Some people think that if you believe in science and not some diety-driven religion that you lack spirituality. I say that being spiritual and being religious are not the same thing. I've known some very religious people who don't appear to have a spiritual bone in their body. Alternatively, I've known some very spiritual people who won't have a bar of religion.

The thing I like about science is that is has the ability to change its mind. If a theory is proven wrong, it is proven wrong. Science is often critical of itself and challenges itself. What religion does that? I also like that science says, "I don't know but I'd like to find out." Science doesn't claim to have all the answers. Science sets out to answer those mysteries that are as yet unexplained, it doesn't lay the blame or the praise for the mystery on something even more mysterious.

The thing I like best is that science doesn't even say it knows how the world began.
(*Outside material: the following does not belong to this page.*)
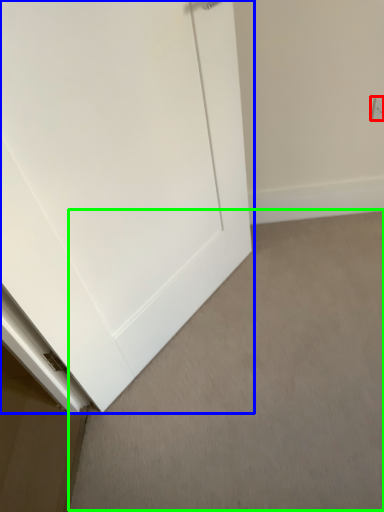
Question: Which object is the farthest from electric outlet (highlighted by a red box)? Choose among these: door (highlighted by a blue box) or plain (highlighted by a green box).

Choices:
 (A) door
 (B) plain

Answer: (B)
It has a theory but it's just that, a theory, it might be wrong. I like the idea of the Big Bang Theory but really, it's a bit like believing in God and I'll tell you why: my first question to a scripture teacher was, "if God made everything, who made God?" I have the same question about the Big Bang Theory: where did the stuff which created the Big Bang come from? The only solice I have that science is where my heart lies is in the answers I got to each question. From my scripture teacher, on being confronted by this question from a 7 year old, I got, "He just is." From science, being constantly confronted by this question, I get, "No-one knows."

I want my son to have the same curiosity that I have. I want him to question things and not accept things blindly. I want him to be open to all the possibilities and not closed minded. Most of all, I want him to know that no matter what his choice of belief, I will always love him ... unless it's scientology.